Suspect wanted in string of burglaries in Lower Manhattan, $30,000 in jewelry taken

ByEyewitness News WABC logo
Thursday, August 2, 2018
Police hunt suspect in Manhattan burglary spree.
CeFaan Kim spoke exclusively with one of the burglary victims.

LOWER MANHATTAN (WABC) -- Police are looking for a suspect who they say is behind a string of burglaries spanning from Midtown to Chinatown.

In one burglary two weeks ago, police say he stole $21,000 in jewelry from one person's apartment.

In all, he's taken more than $30,000 worth of jewelry and electronics in six different break-ins.

One of the victims in Chinatown spoke exclusively with Eyewitness News because he wants the suspect caught before he strikes again.

Exclusive surveillance video from Mosco Street shows the suspect taking 12 minutes to break in.

"He walks up to the building and he makes sure that there's not that many people on the street and he's always looking out," said the victim. "Then you can see on the footage, he takes out a tool from his book-bag and he pries open the front door. And then when he's in the building his method of entry into the apartment is that he breaks the cylinder."

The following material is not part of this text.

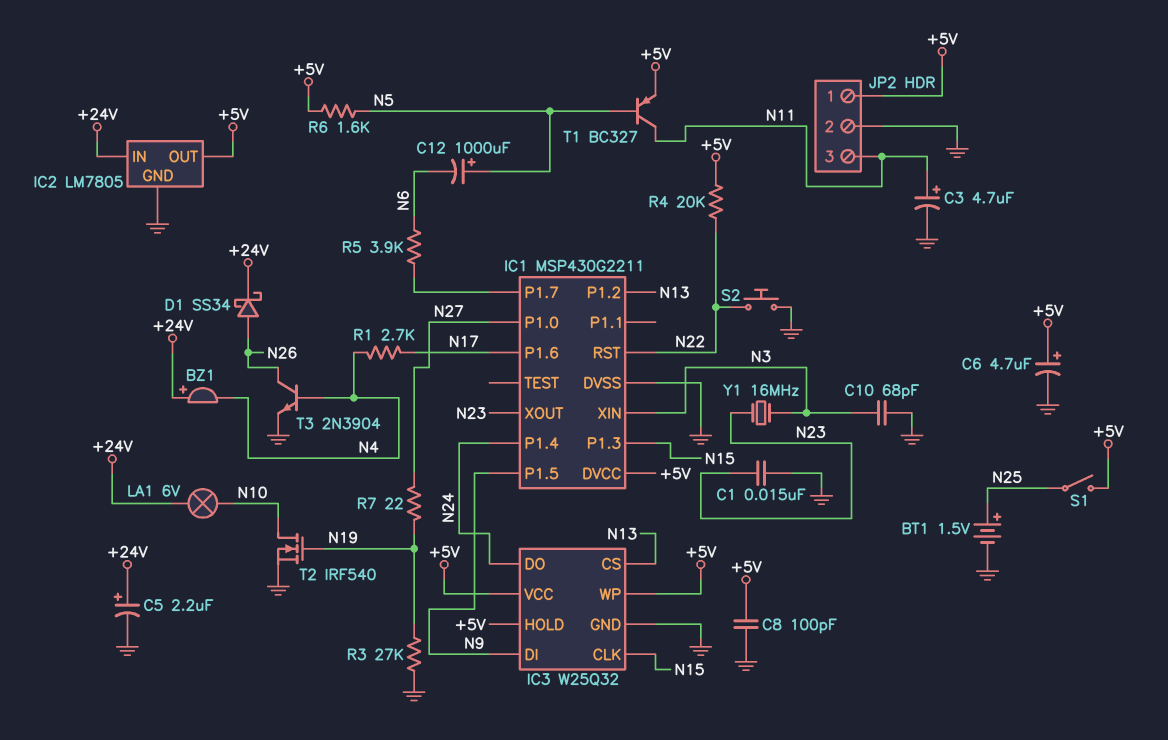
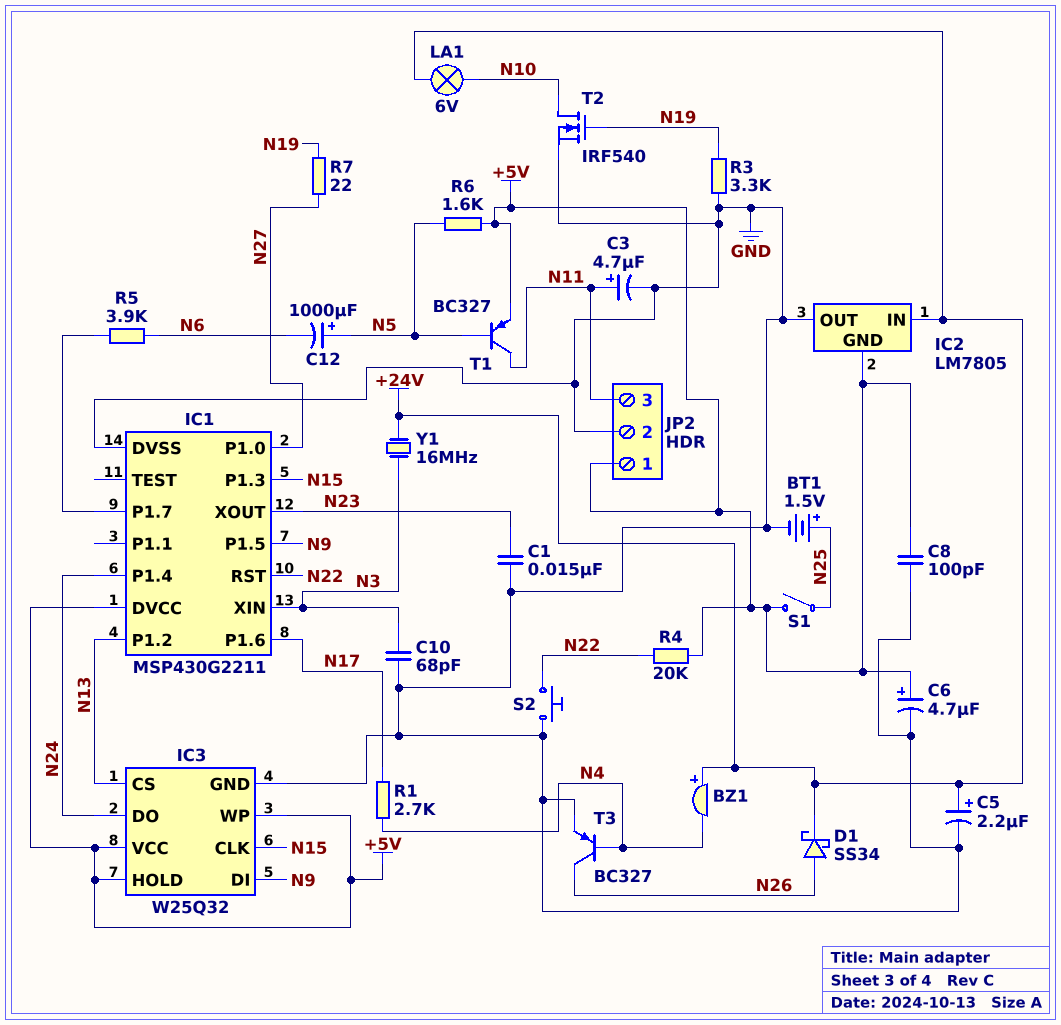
IC2 pin GND: GND -> +5V
IC2 pin OUT: +5V -> GND
R3: 27k (GND, N19) -> 3.3k (GND, N19)
T3: NPN 2N3904 (B N4, C N26, E GND) -> PNP BC327 (B N4, C N26, E GND)
Y1: 16MHz (N3, N23) -> 16MHz (+24V, N3)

The victim's girlfriend and her daughter discovered what happened. "All the clothes and stuff and drawers were open and clothes were all over the floor," the daughter said.

"Ransacked the place, the whole apartment was a mess. What he took was jewelry, watches and cash," said the victim.

$21,000 worth of it, stolen on July 17. The suspect left the scene 30 minutes later.

The NYPD released images from his most recent break-in, last Wednesday on Baxter Street by Canal, a block where he has struck twice, wearing a hooded sweatshirt in the middle of the summer, a US Army cap and a backpack.

Police say he started on May 15, striking six times in just over two months, in Chinatown and once on Madison Avenue and East 30th Street.

Investigators say the suspect is roughly 30 to 40 years old, about 5'6" to 5'8" tall with a stocky build.

"Every time I walk in and out of home now it just feels different," the victim said. "There's no safety. There's paranoia. It's traumatizing."

"I don't get why this happened to us. We did nothing to deserve this," said his girlfriend's daughter.

Police say every time the burglar strikes it is in broad daylight and no one is home.

Anyone with information in regard to these incidents is asked to call the NYPD's Crime Stoppers Hotline at 1-800-577-TIPS (8477) or for Spanish, 1-888-57-PISTA (74782).